It’s World Mental Health Day. So I wanted to take this opportunity to write about mine. Talking about my depression and anxiety in an open and frank way on here has helped me immensely. Just like being open and frank about sex. This blog has always been a source of catharsis, among other things, after all.
It’s hard to verbalize my depression sometimes. That pains me. I’m meant to be good with words, not just on paper but in life as well. I like to think I’m a decent conversationalist when I get going. I can hold my own when I’m speaking in front of a crowd. But when it comes to telling people how I really feel, telling them with my actual voice and words… No. Not so much. To my detriment, because I end up internalizing everything even more.
Which throws me into a destructive spiral. What I’m internalizing in my mind has an effect on my body as well. It’s like my mind is trying to tell me to open up by making the rest of me slowly close down. Quiet little aches and pains are suddenly not so quiet (literally) or little. It has an effect on my moods, which in turn has an effect on the moods of the people around me. Which in turn makes me not someone you want to be around.

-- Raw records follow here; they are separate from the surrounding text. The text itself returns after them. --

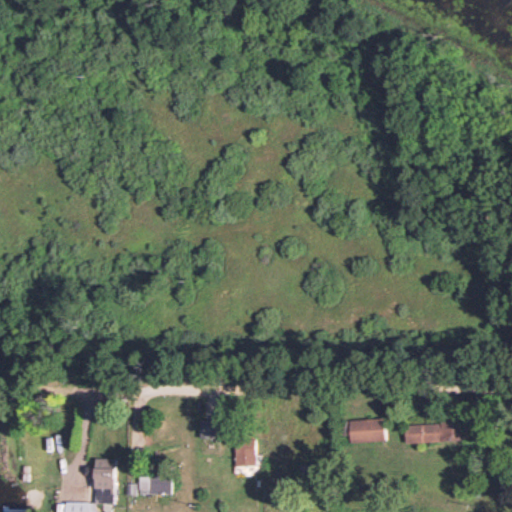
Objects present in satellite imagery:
road: (299, 385)
building: (209, 428)
building: (368, 429)
building: (436, 429)
building: (246, 452)
building: (106, 479)
building: (156, 483)
building: (78, 506)
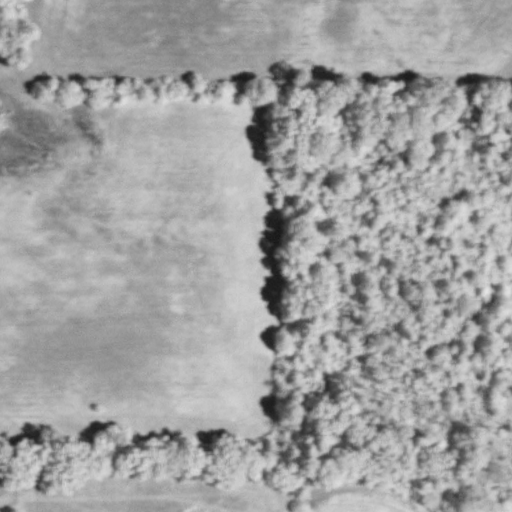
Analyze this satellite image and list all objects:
park: (266, 41)
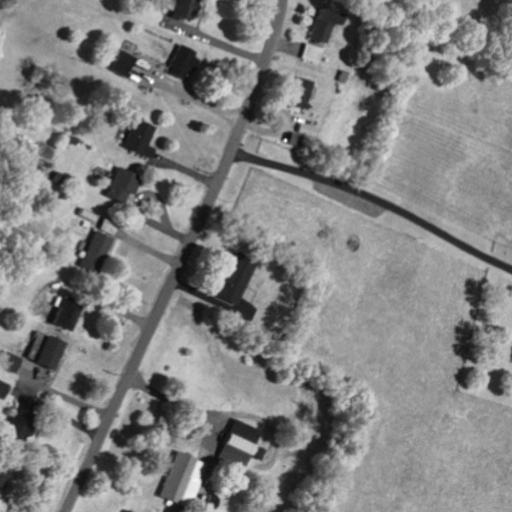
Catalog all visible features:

The little weevil on my shoulder. The black dog. The sneaky thought spiral. Whatever you call it, it has a way of – if not necessarily directly – making my day to day life fraught. With tension coiled tight in both body and brain. With moments where I shouldn’t be second-guessing myself but do. With silent frustration.
Writing about my depression and anxiety on this blog has kind of removed some of that frustration. But there’s always this niggling thought. Somewhere in the back of my head, the feeling that this shit doesn’t belong on my sex blog. That no-one wants to hear about my problems. Here’s the thing though – I’m finding it increasingly hard to care about that niggling thought.

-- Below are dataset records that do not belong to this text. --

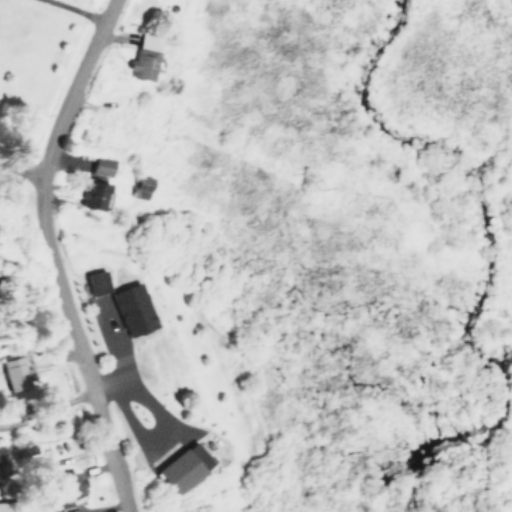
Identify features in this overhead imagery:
road: (65, 13)
building: (143, 55)
building: (99, 165)
road: (19, 168)
building: (138, 186)
building: (90, 194)
road: (44, 254)
building: (95, 281)
road: (39, 303)
building: (131, 308)
building: (14, 372)
building: (182, 466)
building: (64, 488)
building: (8, 506)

The last few months have been slightly quiet on this blog because of that niggling thought. I’ve not been having much sex, nor have I been in the head space to write a lot about anything to do with it. And until now, I’ve been not okay with that. Not okay with the words not coming in the way they usually do. But right now, here and now and in this post, the words are coming regardless because I have had it with letting my depression and anxiety keeping me from my chosen way of catharsis.
This is a blog about sex, love, relationships and depression. These four big topics provide plenty of sub-topics: sex and its portrayal in mainstream film, the silly minutiae of living together, the white-hot light of fear that hits me in the chest during sexual play with my partner sometimes. This is also a blog where I have carved out a safe space for myself. And I am making this space safe again. My space for catharsis. My space for letting go in written words what I can not seem to say out loud.
Maybe, just maybe, it will help me say it out loud too.
PS – Hey. You. I see you. I hear you. I am walking on this path with you, whoever you are. I love you and I cherish you. You are never alone in this. As Jenny Lawson says in this post (and really, she’s fucking great when it comes to being frank about mental health) The ups and downs are always there for those of us with forever broken brains. But that’s okay because you come back out. The good is worth battling through the bad. And I will battle alongside you.